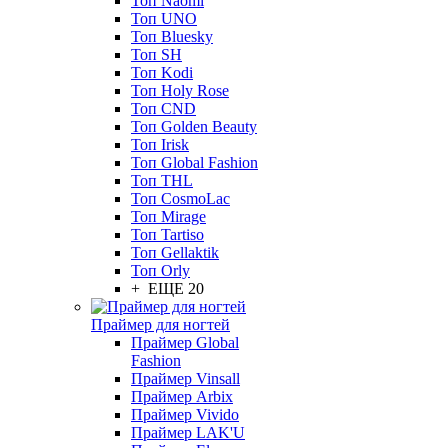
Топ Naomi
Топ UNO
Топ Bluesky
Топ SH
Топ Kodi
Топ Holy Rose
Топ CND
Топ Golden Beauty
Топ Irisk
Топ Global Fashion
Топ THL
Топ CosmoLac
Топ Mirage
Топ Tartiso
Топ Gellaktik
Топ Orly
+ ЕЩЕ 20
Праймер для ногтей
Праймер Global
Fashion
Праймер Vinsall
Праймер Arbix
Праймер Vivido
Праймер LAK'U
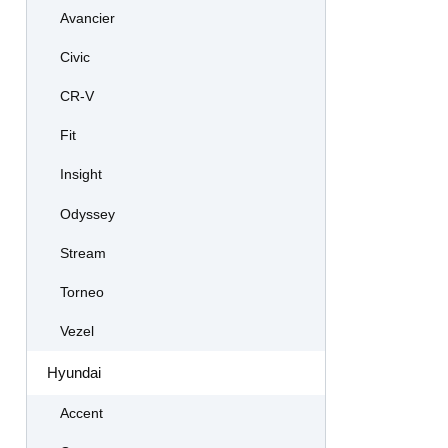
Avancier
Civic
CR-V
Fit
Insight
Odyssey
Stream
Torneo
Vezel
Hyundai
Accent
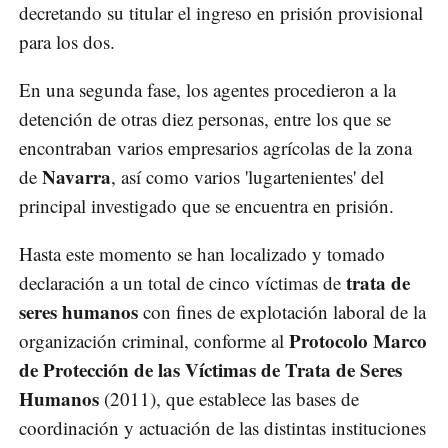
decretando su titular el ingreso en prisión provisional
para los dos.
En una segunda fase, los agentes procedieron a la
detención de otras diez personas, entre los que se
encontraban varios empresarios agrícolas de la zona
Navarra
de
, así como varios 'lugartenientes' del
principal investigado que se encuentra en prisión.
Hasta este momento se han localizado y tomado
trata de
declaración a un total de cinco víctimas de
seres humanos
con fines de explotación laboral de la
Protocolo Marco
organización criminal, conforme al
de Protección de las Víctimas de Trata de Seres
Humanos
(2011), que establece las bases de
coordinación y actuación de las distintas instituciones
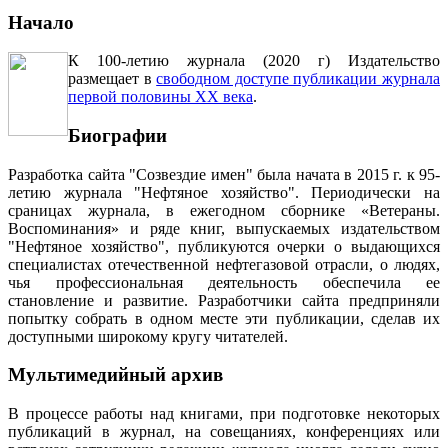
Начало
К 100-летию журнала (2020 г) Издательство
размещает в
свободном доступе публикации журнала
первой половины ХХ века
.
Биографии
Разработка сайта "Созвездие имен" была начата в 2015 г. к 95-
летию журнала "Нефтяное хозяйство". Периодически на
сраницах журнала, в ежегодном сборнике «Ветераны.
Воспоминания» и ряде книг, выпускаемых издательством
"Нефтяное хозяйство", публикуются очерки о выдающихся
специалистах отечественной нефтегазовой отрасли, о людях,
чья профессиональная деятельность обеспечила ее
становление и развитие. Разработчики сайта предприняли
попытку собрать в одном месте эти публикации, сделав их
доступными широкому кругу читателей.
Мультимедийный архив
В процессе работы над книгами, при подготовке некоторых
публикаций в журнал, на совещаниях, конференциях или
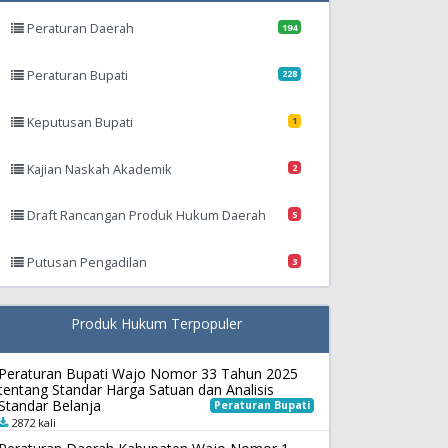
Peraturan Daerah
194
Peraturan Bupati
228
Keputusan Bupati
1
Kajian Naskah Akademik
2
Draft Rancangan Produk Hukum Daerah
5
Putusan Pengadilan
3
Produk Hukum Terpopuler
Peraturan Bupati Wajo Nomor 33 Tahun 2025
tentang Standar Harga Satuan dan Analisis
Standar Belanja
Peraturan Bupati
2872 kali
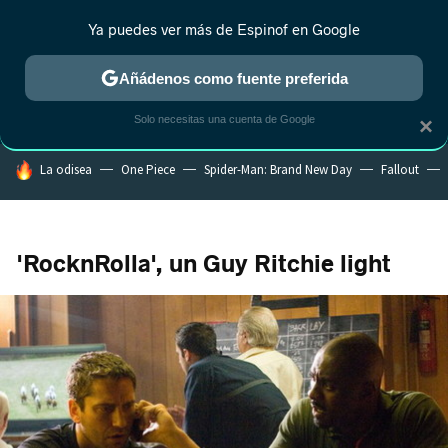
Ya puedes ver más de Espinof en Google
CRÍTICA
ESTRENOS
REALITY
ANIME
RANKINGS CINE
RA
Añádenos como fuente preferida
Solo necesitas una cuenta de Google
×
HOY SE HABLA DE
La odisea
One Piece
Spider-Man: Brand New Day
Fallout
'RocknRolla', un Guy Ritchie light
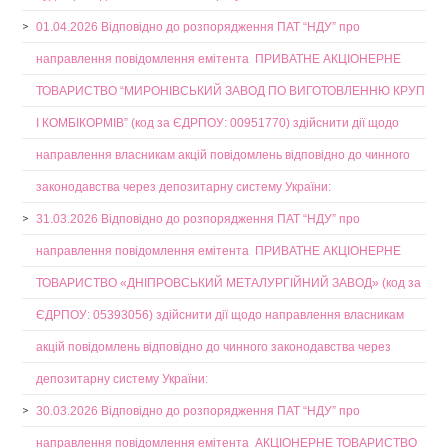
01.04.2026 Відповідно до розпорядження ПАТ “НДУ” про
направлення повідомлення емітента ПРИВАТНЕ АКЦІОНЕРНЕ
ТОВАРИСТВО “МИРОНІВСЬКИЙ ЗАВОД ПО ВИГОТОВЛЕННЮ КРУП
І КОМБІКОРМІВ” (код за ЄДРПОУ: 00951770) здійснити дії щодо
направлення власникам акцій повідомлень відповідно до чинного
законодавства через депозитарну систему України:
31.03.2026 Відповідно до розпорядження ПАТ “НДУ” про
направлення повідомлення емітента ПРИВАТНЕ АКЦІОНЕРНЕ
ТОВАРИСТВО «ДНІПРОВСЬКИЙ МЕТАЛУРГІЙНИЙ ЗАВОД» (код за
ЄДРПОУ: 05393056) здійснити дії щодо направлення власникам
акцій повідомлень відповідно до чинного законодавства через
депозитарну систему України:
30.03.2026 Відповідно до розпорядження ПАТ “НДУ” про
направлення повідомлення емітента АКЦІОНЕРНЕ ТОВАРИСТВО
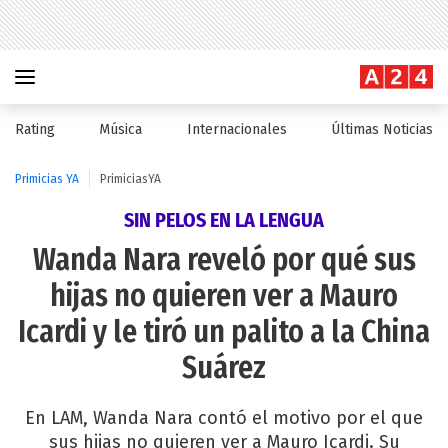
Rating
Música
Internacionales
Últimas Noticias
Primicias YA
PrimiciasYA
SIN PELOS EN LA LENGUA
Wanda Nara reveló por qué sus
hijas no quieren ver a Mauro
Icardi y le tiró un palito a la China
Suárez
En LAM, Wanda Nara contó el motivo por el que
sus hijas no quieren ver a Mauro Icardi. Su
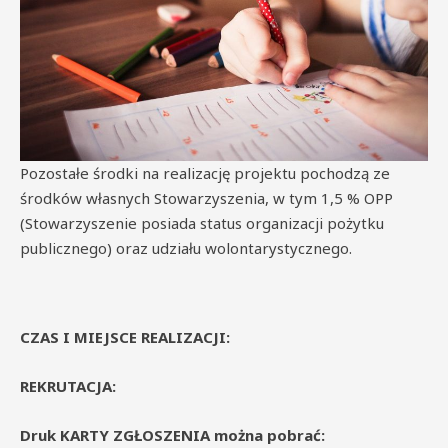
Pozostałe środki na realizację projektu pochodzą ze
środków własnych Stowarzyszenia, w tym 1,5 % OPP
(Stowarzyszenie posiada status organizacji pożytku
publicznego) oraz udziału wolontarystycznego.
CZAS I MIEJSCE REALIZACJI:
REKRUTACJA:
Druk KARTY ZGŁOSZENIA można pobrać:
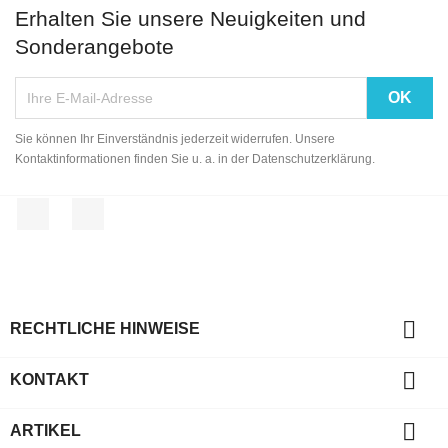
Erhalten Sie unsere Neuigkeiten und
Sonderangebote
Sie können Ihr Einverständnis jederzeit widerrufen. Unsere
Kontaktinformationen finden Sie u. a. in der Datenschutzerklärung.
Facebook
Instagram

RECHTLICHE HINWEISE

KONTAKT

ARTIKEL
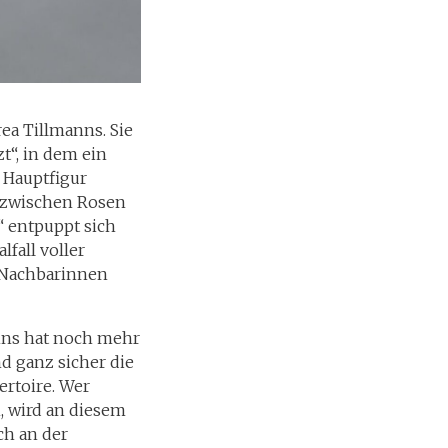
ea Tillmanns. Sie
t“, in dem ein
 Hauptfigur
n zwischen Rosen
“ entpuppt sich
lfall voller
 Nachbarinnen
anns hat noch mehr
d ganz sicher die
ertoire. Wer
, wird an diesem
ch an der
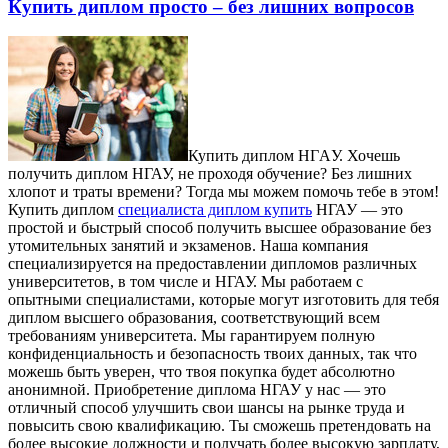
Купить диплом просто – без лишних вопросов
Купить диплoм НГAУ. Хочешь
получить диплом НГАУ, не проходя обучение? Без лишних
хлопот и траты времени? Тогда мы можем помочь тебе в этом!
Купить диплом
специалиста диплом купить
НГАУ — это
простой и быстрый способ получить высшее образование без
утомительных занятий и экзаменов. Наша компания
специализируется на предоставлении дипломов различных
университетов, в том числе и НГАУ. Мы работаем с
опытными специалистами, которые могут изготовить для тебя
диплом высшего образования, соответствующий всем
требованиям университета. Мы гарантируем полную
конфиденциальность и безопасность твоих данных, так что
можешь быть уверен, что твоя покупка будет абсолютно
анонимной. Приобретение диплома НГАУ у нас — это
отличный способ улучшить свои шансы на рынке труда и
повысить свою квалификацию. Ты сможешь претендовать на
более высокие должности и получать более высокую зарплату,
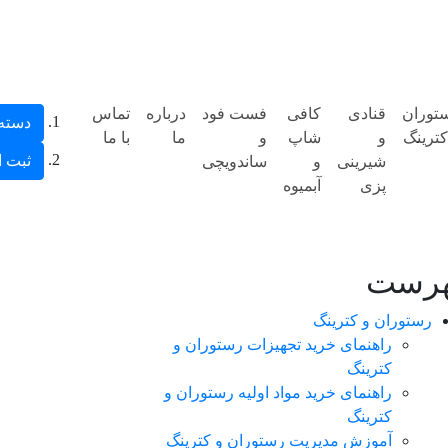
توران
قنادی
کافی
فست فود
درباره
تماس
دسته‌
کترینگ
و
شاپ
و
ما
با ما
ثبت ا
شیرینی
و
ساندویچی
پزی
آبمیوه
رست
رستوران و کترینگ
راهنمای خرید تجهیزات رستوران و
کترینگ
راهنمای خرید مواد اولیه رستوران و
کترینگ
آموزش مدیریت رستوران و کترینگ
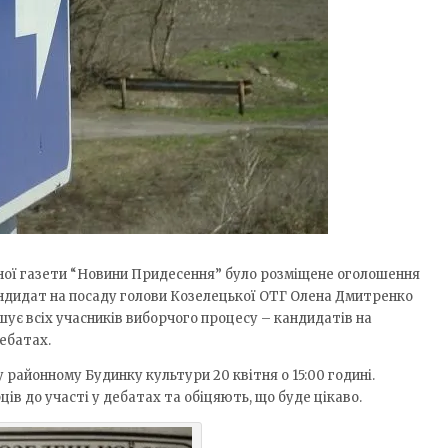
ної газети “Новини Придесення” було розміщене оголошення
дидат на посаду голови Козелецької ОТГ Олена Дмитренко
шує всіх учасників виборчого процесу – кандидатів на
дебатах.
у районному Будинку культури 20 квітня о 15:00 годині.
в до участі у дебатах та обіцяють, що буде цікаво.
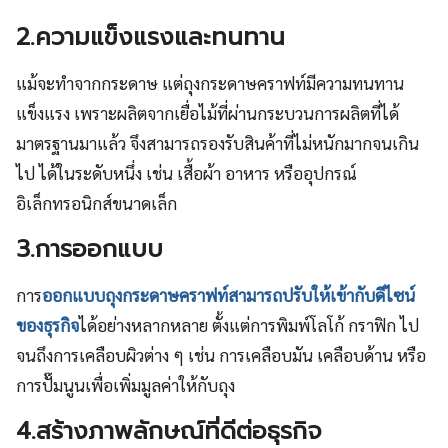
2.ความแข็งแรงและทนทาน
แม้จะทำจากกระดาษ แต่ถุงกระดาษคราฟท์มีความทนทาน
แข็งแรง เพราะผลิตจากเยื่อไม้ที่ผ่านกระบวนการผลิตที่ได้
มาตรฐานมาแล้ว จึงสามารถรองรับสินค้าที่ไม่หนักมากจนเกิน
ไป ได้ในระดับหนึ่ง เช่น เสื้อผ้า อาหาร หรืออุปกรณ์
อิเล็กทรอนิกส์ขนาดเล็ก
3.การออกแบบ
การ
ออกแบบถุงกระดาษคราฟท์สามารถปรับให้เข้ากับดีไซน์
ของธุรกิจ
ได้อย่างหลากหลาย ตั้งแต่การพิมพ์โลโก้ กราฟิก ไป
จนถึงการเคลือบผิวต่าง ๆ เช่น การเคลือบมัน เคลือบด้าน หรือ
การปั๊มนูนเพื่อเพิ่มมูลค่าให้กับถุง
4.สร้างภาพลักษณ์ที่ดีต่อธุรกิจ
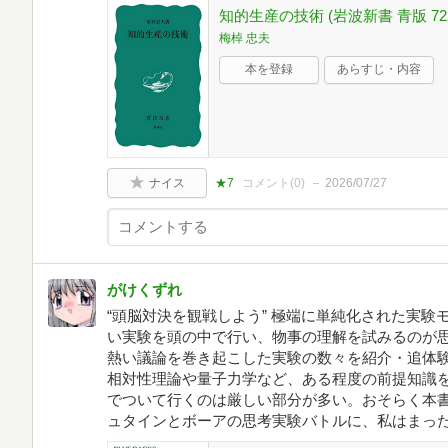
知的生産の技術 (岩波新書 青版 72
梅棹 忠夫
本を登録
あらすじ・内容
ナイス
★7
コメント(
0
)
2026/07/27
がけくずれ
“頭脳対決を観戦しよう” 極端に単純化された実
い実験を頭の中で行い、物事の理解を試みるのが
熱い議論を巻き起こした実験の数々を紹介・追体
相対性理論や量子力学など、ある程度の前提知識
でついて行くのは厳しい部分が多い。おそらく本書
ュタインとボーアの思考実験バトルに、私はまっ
═══
Problem description:
Using the data above, repeat exactly the lines that begin at the line with "сраницах журнала, в" and end at the line with "попытку собрать в", both ends included.

Task response:
сраницах журнала, в ежегодном сборнике «Ветераны.
Воспоминания» и ряде книг, выпускаемых издательством
"Нефтяное хозяйство", публикуются очерки о выдающихся
специалистах отечественной нефтегазовой отрасли, о людях,
чья профессиональная деятельность обеспечила ее
становление и развитие. Разработчики сайта предприняли
попытку собрать в одном месте эти публикации, сделав их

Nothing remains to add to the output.